Title: Accelerating Data-Driven Discovery by Outsourcing the Mundane (slides)

Ian Foster
Computation Institute,  Argonne National Laboratory & University of Chicago


Dr. Ian Foster is Director of the Computation Institute, Professor in the Department of Computer Science at the University of Chicago. He is also a Senior Scientist and Distinguished Fellow at the Argonne National Laboratory. He is well known for the Globus Project, his research and development effort addressing computational and communications problems for collaborative computing.

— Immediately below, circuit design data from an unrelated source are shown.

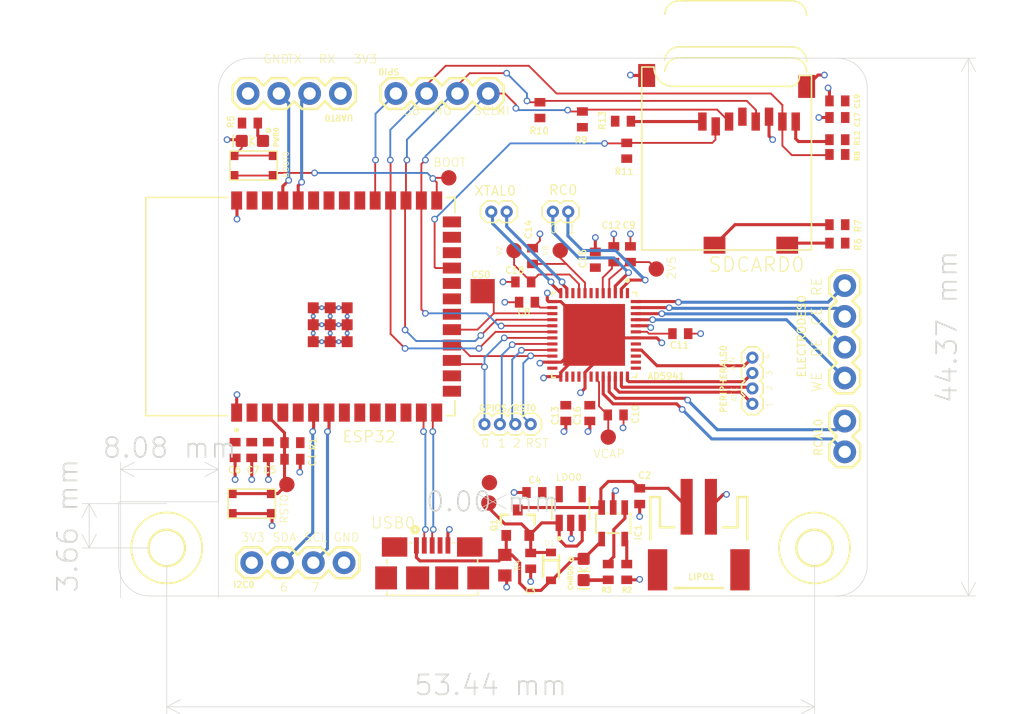
<source format=kicad_pcb>
(kicad_pcb
	(version 20241229)
	(generator "pcbnew")
	(generator_version "9.0")
	(general
		(thickness 1.6)
		(legacy_teardrops no)
	)
	(paper "A4")
	(layers
		(0 "F.Cu" signal)
		(2 "B.Cu" signal)
		(9 "F.Adhes" user "F.Adhesive")
		(11 "B.Adhes" user "B.Adhesive")
		(13 "F.Paste" user)
		(15 "B.Paste" user)
		(5 "F.SilkS" user "F.Silkscreen")
		(7 "B.SilkS" user "B.Silkscreen")
		(1 "F.Mask" user)
		(3 "B.Mask" user)
		(17 "Dwgs.User" user "User.Drawings")
		(19 "Cmts.User" user "User.Comments")
		(21 "Eco1.User" user "User.Eco1")
		(23 "Eco2.User" user "User.Eco2")
		(25 "Edge.Cuts" user)
		(27 "Margin" user)
		(31 "F.CrtYd" user "F.Courtyard")
		(29 "B.CrtYd" user "B.Courtyard")
		(35 "F.Fab" user)
		(33 "B.Fab" user)
		(39 "User.1" user)
		(41 "User.2" user)
		(43 "User.3" user)
		(45 "User.4" user)
	)
	(setup
		(pad_to_mask_clearance 0)
		(allow_soldermask_bridges_in_footprints no)
		(tenting front back)
		(pcbplotparams
			(layerselection 0x00000000_00000000_55555555_5755f5ff)
			(plot_on_all_layers_selection 0x00000000_00000000_00000000_00000000)
			(disableapertmacros no)
			(usegerberextensions no)
			(usegerberattributes yes)
			(usegerberadvancedattributes yes)
			(creategerberjobfile yes)
			(dashed_line_dash_ratio 12.000000)
			(dashed_line_gap_ratio 3.000000)
			(svgprecision 4)
			(plotframeref no)
			(mode 1)
			(useauxorigin no)
			(hpglpennumber 1)
			(hpglpenspeed 20)
			(hpglpendiameter 15.000000)
			(pdf_front_fp_property_popups yes)
			(pdf_back_fp_property_popups yes)
			(pdf_metadata yes)
			(pdf_single_document no)
			(dxfpolygonmode yes)
			(dxfimperialunits yes)
			(dxfusepcbnewfont yes)
			(psnegative no)
			(psa4output no)
			(plot_black_and_white yes)
			(plotinvisibletext no)
			(sketchpadsonfab no)
			(plotpadnumbers no)
			(hidednponfab no)
			(sketchdnponfab yes)
			(crossoutdnponfab yes)
			(subtractmaskfromsilk no)
			(outputformat 1)
			(mirror no)
			(drillshape 1)
			(scaleselection 1)
			(outputdirectory "")
		)
	)
	(net 0 "")
	(net 1 "GND")
	(net 2 "USB_P")
	(net 3 "USB_N")
	(net 4 "V_USB")
	(net 5 "VLIPO")
	(net 6 "3.3V")
	(net 7 "BOOT")
	(net 8 "N$1")
	(net 9 "N$2")
	(net 10 "N$3")
	(net 11 "N$7")
	(net 12 "N$4")
	(net 13 "MISO")
	(net 14 "SCLK")
	(net 15 "MOSI")
	(net 16 "SDA/6/CH0")
	(net 17 "SCL/7/CH1")
	(net 18 "XTAL.I")
	(net 19 "XTAL.O")
	(net 20 "RE")
	(net 21 "WE")
	(net 22 "CE")
	(net 23 "CS.AFE")
	(net 24 "REF.2V5")
	(net 25 "REF.1V8")
	(net 26 "DVDD.1V8")
	(net 27 "BIAS.CAP")
	(net 28 "AVDD.REG")
	(net 29 "RCAL0")
	(net 30 "RCAL1")
	(net 31 "ZERO.0")
	(net 32 "BIAS.0")
	(net 33 "RC0.0")
	(net 34 "RC0.1")
	(net 35 "RC0.2")
	(net 36 "AIN0")
	(net 37 "AIN1")
	(net 38 "AIN2")
	(net 39 "AIN3")
	(net 40 "AIN4")
	(net 41 "AFE1")
	(net 42 "AFE2")
	(net 43 "AFE3")
	(net 44 "AFE4")
	(net 45 "GPIO.0")
	(net 46 "GPIO.1")
	(net 47 "GPIO.2")
	(net 48 "DE")
	(net 49 "MCU.RST")
	(net 50 "AFE.RST")
	(net 51 "RX")
	(net 52 "TX")
	(net 53 "CD1")
	(net 54 "CD2")
	(net 55 "CS.SD")
	(net 56 "DAT1")
	(net 57 "DAT2")
	(net 58 "CS.SPI")
	(footprint "BUTTON-GULLWING" (layer "F.Cu") (at 128.597974 119.56697 180))
	(footprint "C0402" (layer "F.Cu") (at 154.505974 112.09937 -90))
	(footprint "TP20SQ_385" (layer "F.Cu") (at 147.647974 102.04097))
	(footprint "C0402" (layer "F.Cu") (at 163.954774 105.54617))
	(footprint "R0402" (layer "F.Cu") (at 176.908774 89.54417 180))
	(footprint "PAD.03X.05" (layer "F.Cu") (at 131.493574 117.99217))
	(footprint "R0402" (layer "F.Cu") (at 131.950774 114.53777 180))
	(footprint "QFN50P700X700X80-49N_39313983" (layer "F.Cu") (at 156.842774 105.64777 -90))
	(footprint "SOT95P285X140-5N_39313995" (layer "F.Cu") (at 154.912374 119.97337 90))
	(footprint "AMPHENOL_10118192-0001LF_39346738" (layer "F.Cu") (at 143.482374 123.02137))
	(footprint "R0402" (layer "F.Cu") (at 176.908774 90.76337 180))
	(footprint "R0402" (layer "F.Cu") (at 152.372374 87.10577 90))
	(footprint "R0402" (layer "F.Cu") (at 128.445574 88.17257 180))
	(footprint "C0402" (layer "F.Cu") (at 131.950774 115.90937))
	(footprint "2,8_237" (layer "F.Cu") (at 175.029174 123.22457))
	(footprint "PAD.03X.05" (layer "F.Cu") (at 148.206774 117.83977))
	(footprint "1X04" (layer "F.Cu") (at 177.518374 101.58377 -90))
	(footprint "C0402" (layer "F.Cu") (at 156.944374 99.45017 90))
	(footprint "C0402" (layer "F.Cu") (at 151.762774 99.14537 90))
	(footprint "PAD.03X.05" (layer "F.Cu") (at 148.155974 119.51617))
	(footprint "R0402" (layer "F.Cu") (at 155.877574 87.86777 90))
	(footprint "C0402" (layer "F.Cu") (at 151.915174 118.65257 180))
	(footprint "C0402" (layer "F.Cu") (at 158.620774 112.25177))
	(footprint "XCVR_ESP32S3WROOM1N8R8" (layer "F.Cu") (at 132.611174 103.31097 90))
	(footprint "1X02_1.27MM" (layer "F.Cu") (at 153.439174 95.48777))
	(footprint "R0603" (layer "F.Cu") (at 149.476774 124.64697 -90))
	(footprint "1X04_1.27MM" (layer "F.Cu") (at 169.898374 107.52737 -90))
	(footprint "SOT23-5L" (layer "F.Cu") (at 158.417574 121.19257 180))
	(footprint "1X04" (layer "F.Cu") (at 135.913174 85.73417 180))
	(footprint "MICROSD" (layer "F.Cu") (at 174.775174 98.68817 180))
	(footprint "2,8_237" (layer "F.Cu") (at 121.587574 123.22457))
	(footprint "1X02_1.27MM" (layer "F.Cu") (at 149.629174 95.48777 180))
	(footprint "R0402" (layer "F.Cu") (at 159.535174 90.45857 90))
	(footprint "R0402" (layer "F.Cu") (at 159.535174 125.20577 90))
	(footprint "C0402" (layer "F.Cu") (at 151.610374 124.29137 -90))
	(footprint "C0402" (layer "F.Cu") (at 151.305574 102.95537 180))
	(footprint "BUTTON-GULLWING"
		(layer "F.Cu")
		(uuid "884bd624-8dfb-4784-96d6-00b49c9bc07f")
		(at 128.750374 91.67777)
		(property "Reference" "BOOT0"
			(at 2.413 -1.2192 90)
			(unlocked yes)
			(layer "F.SilkS")
			(uuid "4a980bf6-10b8-4acb-8ae5-9689da5ef6a3")
			(effects
				(font
					(size 0.455656 0.455656)
					(thickness 0.052344)
				)
				(justify right top)
			)
		)
		(property "Value" ""
			(at -1.9304 2.286 0)
			(unlocked yes)
			(layer "F.Fab")
			(uuid "047ac718-f4dd-4504-bda3-a142991141fb")
			(effects
				(font
					(size 0.658856 0.658856)
					(thickness 0.052344)
				)
				(justify left bottom)
			)
		)
		(property "Datasheet" ""
			(at 0 0 0)
			(layer "F.Fab")
			(hide yes)
			(uuid "79fc3180-5f0c-4bef-87f5-629705e96170")
			(effects
				(font
					(size 1.27 1.27)
					(thickness 0.15)
				)
			)
		)
		(property "Description" ""
			(at 0 0 0)
			(layer "F.Fab")
			(hide yes)
			(uuid "b34d88dd-9550-4834-950a-bf066324e78f")
			(effects
				(font
					(size 1.27 1.27)
					(thickness 0.15)
				)
			)
		)
		(fp_line
			(start -1.95 -1.2)
			(end 1.95 -1.2)
			(stroke
				(width 0.127)
				(type solid)
			)
			(layer "F.SilkS")
			(uuid "3e5598c2-a32b-4945-a18b-7afe9e69e3a1")
		)
		(fp_line
			(start -1.95 1.2)
			(end -1.95 -1.2)
			(stroke
				(width 0.127)
				(type solid)
			)
			(layer "F.SilkS")
			(uuid "8c5d280a-b250-4b1b-b056-e77ddc6ab739")
		)
		(fp_line
			(start 1.95 -1.2)
			(end 1.95 1.2)
			(stroke
				(width 0.127)
				(type solid)
			)
			(layer "F.SilkS")
			(uuid "a8e02726-b172-4cbb-affc-548c918c37dc")
		)
		(fp_line
			(start 1.95 1.2)
			(end -1.95 1.2)
			(stroke
				(width 0.127)
				(type solid)
			)
			(layer "F.SilkS")
			(uuid "745
... [197845 chars truncated]
</source>
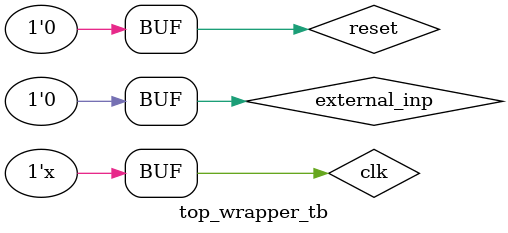
<source format=v>
`timescale 1ns / 1ps

module top_wrapper_tb;

    //input
    reg clk,reset;
    reg external_inp;
    wire [15:0]out;
    
    clk_top_wrapper inst_(out,reset,clk,external_inp);
    
    initial begin 
        clk=0;
        reset=1;
        external_inp = 0;
        #5 reset = 0;
    end
        
    always #5 clk=~clk;
    
endmodule

</source>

We have made much progress over the past decade toward effectively harnessing the collective power of IT resources distributed across the globe. In fields such as high-energy physics, astronomy, and climate, thousands benefit daily from tools that manage and analyze large quantities of data produced and consumed by large collaborative teams.

But we now face a far greater challenge: Exploding data volumes and powerful simulation tools mean that far more--ultimately most?--researchers will soon require capabilities not so different from those used by these big-science teams. How is the general population of researchers and institutions to meet these needs? Must every lab be filled with computers loaded with sophisticated software, and every researcher  become an information technology (IT) specialist? Can we possibly afford  to equip our labs in this way, and where would we find the experts to operate them?

Consumers and businesses face similar challenges, and industry has responded by moving IT out of homes and offices to so-called cloud providers (e.g., GMail, Google Docs, Salesforce), slashing costs and complexity. I suggest that by similarly moving research IT out of the lab, we can realize comparable economies of scale and reductions in complexity.  More importantly, we can free researchers from the burden of managing IT, giving them back their time to focus on research and empowering them to go beyond the scope of what was previously possible.

I describe work we are doing at the Computation Institute to realize this approach, focusing initially on research data lifecycle management. I present promising results obtained to date with the Globus Online system, and suggest a path towards large-scale delivery of these capabilities.